■ **Excerpted text**
Mindlessness and the Riots

 

Following the news reports over the last few days I, like many people, have struggled over what, if any, response I can make that would be useful. As the rioting and looting which started in Tottenham spread across London and then to other large cities, it became clear that something complex was happening which could not be wrapped up in any singular, generalised, explanation. Even as a social psychologist, I don't feel that I know enough about all the economic, social and political aspects of the situation to comment wisely about this. Similarly, I can't claim enough understanding of how the current circumstances are playing out through the experience of those directly involved to talk in anything other than a patronising way about what this might feel like on an individual level.

 

So what can I offer? In the news reporting, one word has jumped out at me time and time again, and that is 'mindless'. As an article in the New Statesman pointed out, this is the 'explanatory cliché' that politicians and journalists are constantly falling back on: '"mindless acts of violence and destruction" and "mindless criminality" carried out by "mindless thugs"'.

 

As someone who is currently writing a book about mindfulness, mindlessness does seem like something that I am knowledgeable enough to comment upon, so here are my thoughts.

 

What 'mindlessness' does

When news reports label those who are rioting and looting as 'mindless', I don't think that they generally mean it as an opposite of 'mindful'. They are not simply pointing out that acting in violent ways displays a lack of awareness of the implications of what people are doing, and a lack of compassion for those who it affects.

 

Rather, dismissing acts as 'mindless thuggery' serves to distance us (the authors and readers of the accounts) from those perpetrating these acts, and to dehumanise them in the process. If we think of a 'mind' (or consciousness) as the thing that is often regarded (albeit somewhat problematically) as the defining feature of human beings, then describing somebody as 'mindless' is similar to stating that they are somehow less than human. In this way, we set up an 'us and them' situation where we are individuals with humanity who could never act in ways which would be so violent, so potentially harmful to others, and they are people who don't have the capacity – the mind – to respond in a human way to the situations they find themselves in.

■ **Problems to solve**
a: In the essay on mindlessness and the riots, where does the author say the rioting and looting started?
b: Carry on the essay on mindlessness and the riots from its final sentence, keeping its voice and line of argument.

■ **Data shown**
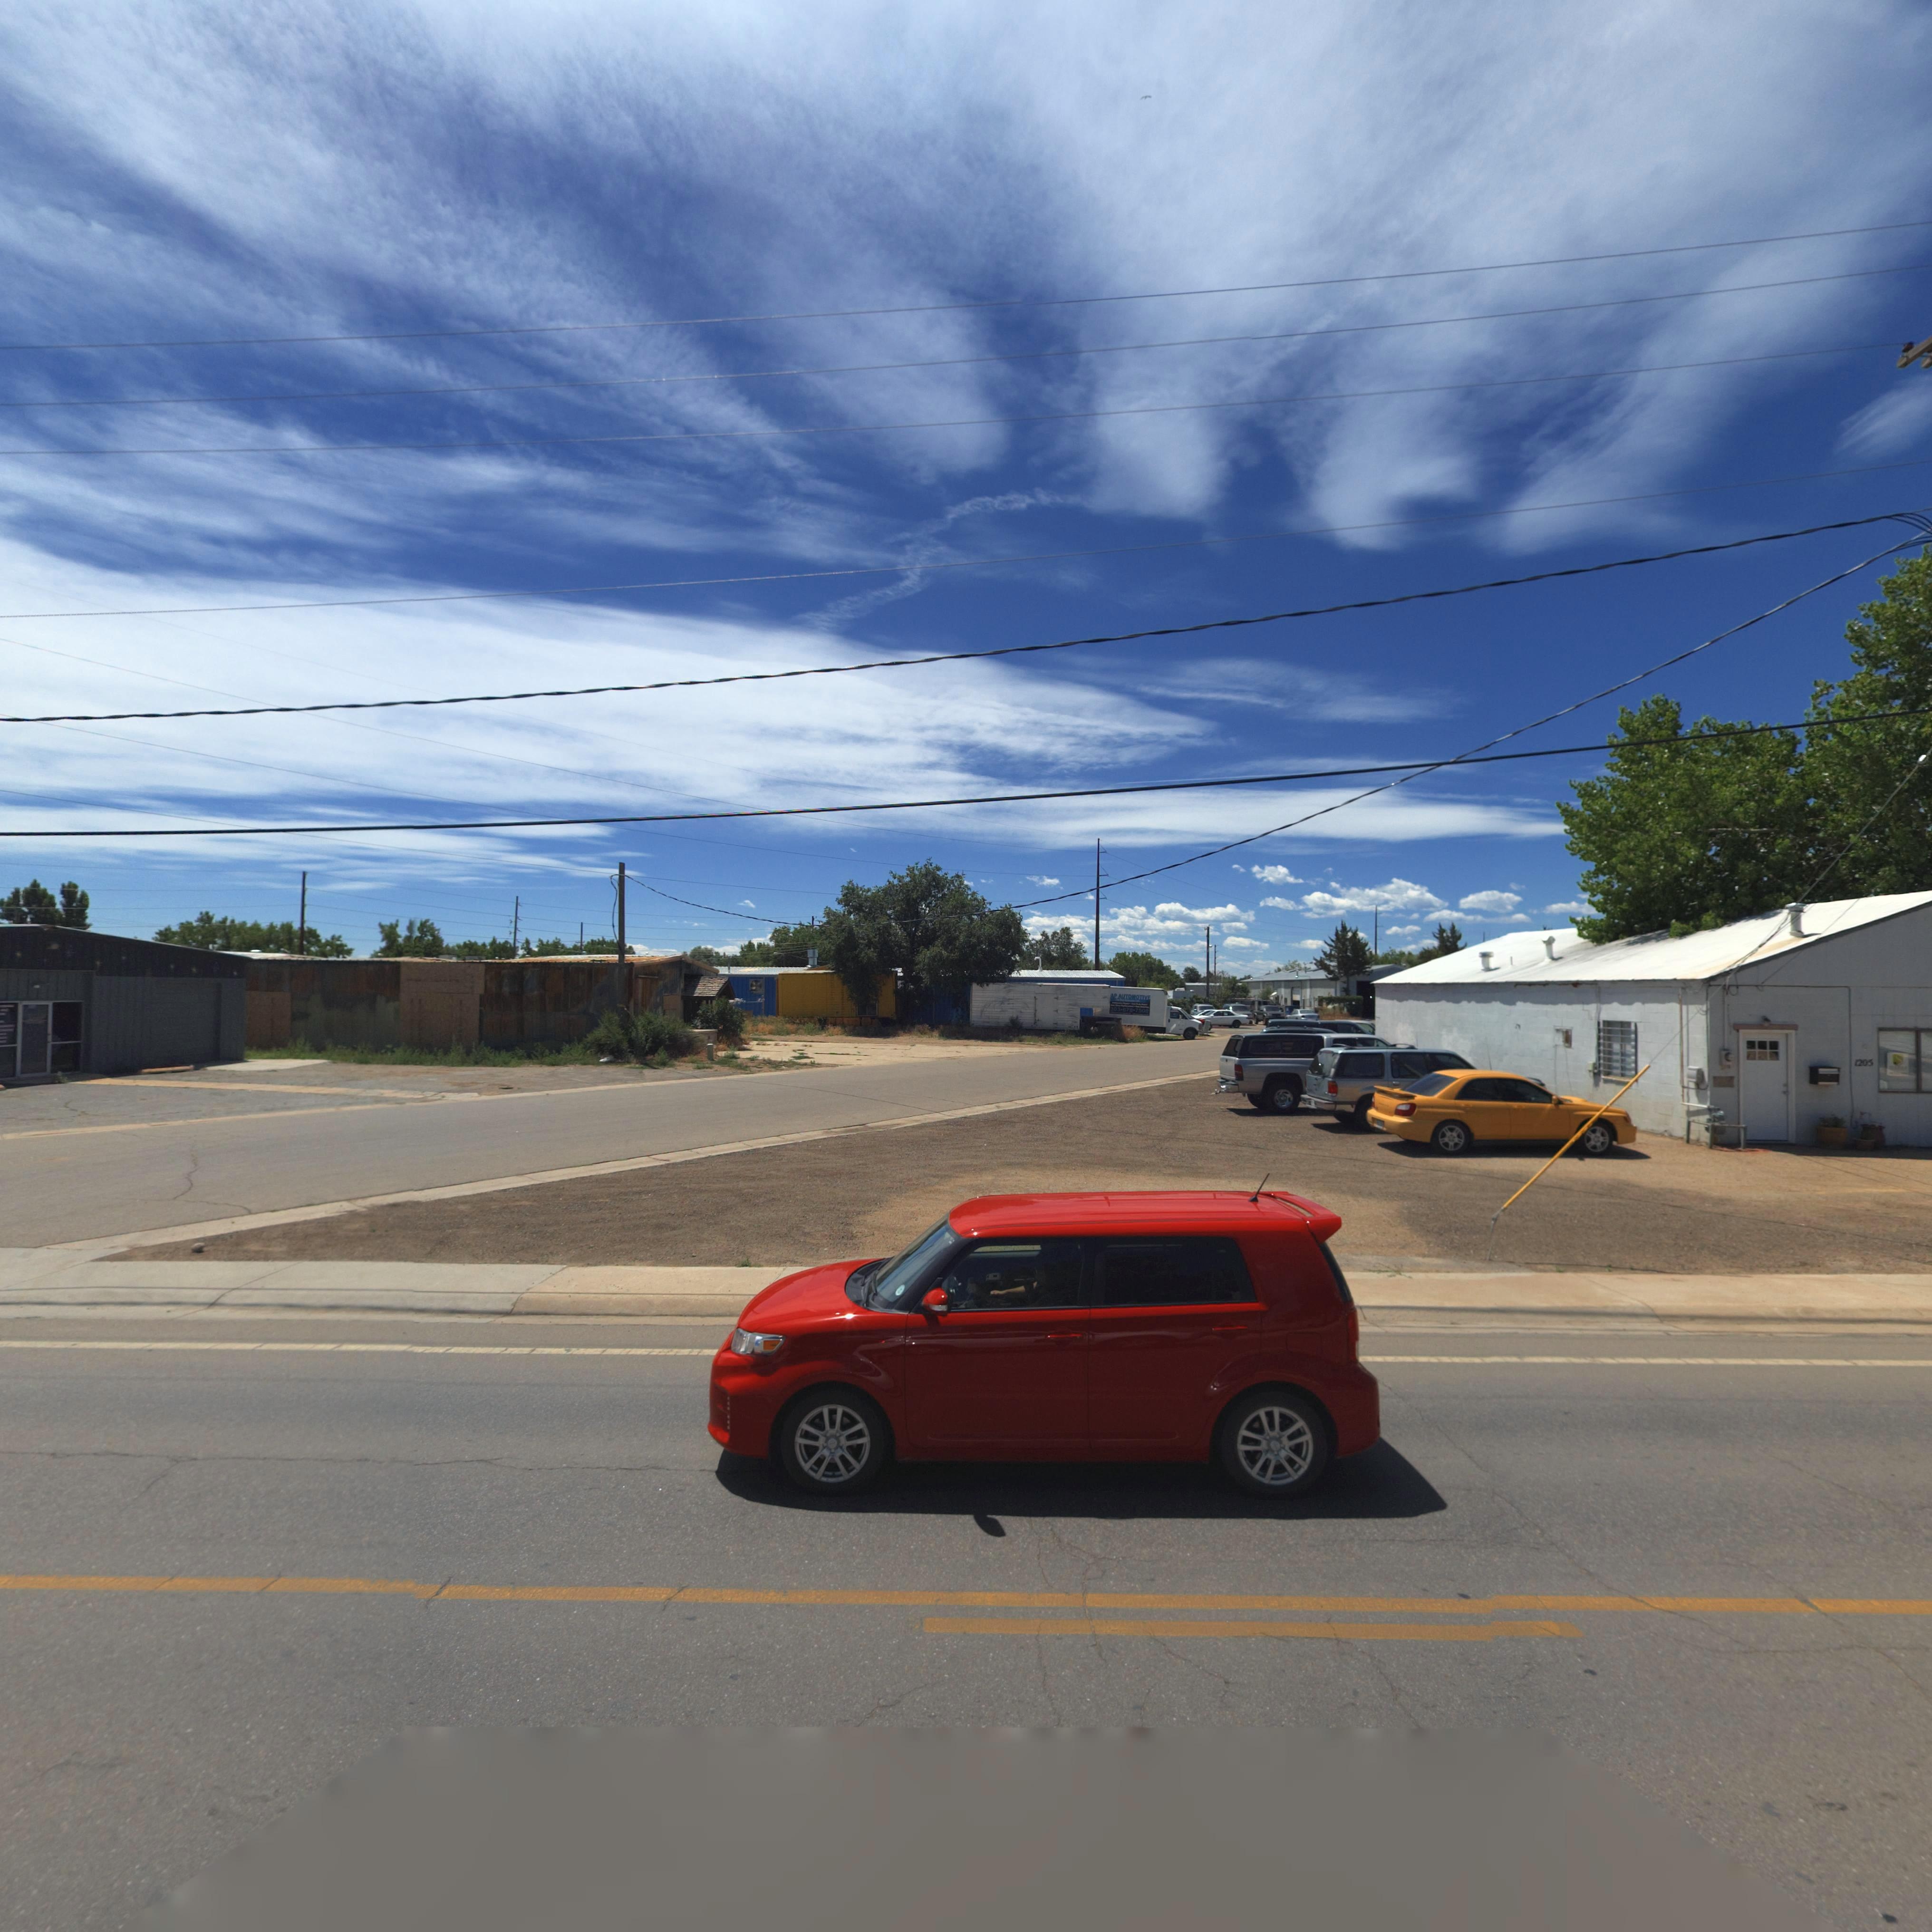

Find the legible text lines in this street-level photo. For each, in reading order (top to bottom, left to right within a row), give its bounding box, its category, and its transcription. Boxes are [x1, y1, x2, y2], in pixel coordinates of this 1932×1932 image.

[1854, 1058, 1874, 1067] StreetNumber: 1205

■ **Answers for the exercise**
a: Tottenham

b:
 

Such distancing achieves multiple things. First, it enables us to locate all of what is disturbing and nasty about what people can do in this other group: the 'mindless' thugs. This stops us from having to look into ourselves to acknowledge the potentials we have – given the wrong situation – to wish harm upon others or to act in ways which we know will hurt (perhaps ways which are less direct than smashing a shop-window, such as buying products that are the result of exploitative labour, or failing to stop and help a stranger who is struggling). Secondly, the individualising explanation that a particular group of 'others' are 'just mindless' means that we don't have to consider wider - often social, political, economic, and historical - reasons which may be a large part of why these things are happening (this is a similar point to one I've made before about why we prefer simplistic explanations of violence).

 

Finally (although there are probably more reasons still than the three that I have outlined), 'mindlessness' as an explanation means that we don't have to address the complexity and multiplicity in why things happen. Generally we tend to see the full situations which result in our own actions, whilst we put other people's actions down to individual flaws within them, such as mindlessness. However, it seems more likely that, as with most human actions, there are many different reasons why people act in the ways that they do. In the case of the riots, as an article in The Guardian points out, there are many different people involved in rioting and looting, with many different motivations for doing so. Even within one person, there are probably multiple motivations at work. As Dave Hill says, in his commentary:

 

'People who riot do have minds, and in these lie the reasons for their rioting...These may be greed, hatred, a craving for status, for battle and excitement and for an antisocial sort of liberty. Some deep, possibly incoherent rage against authority and a safer, kinder more prosperous world they can't join might be part of this story too. None of this is evidence of mindlessness, and to declare it so is to hide from reality.'

 

What are we when we are mindless?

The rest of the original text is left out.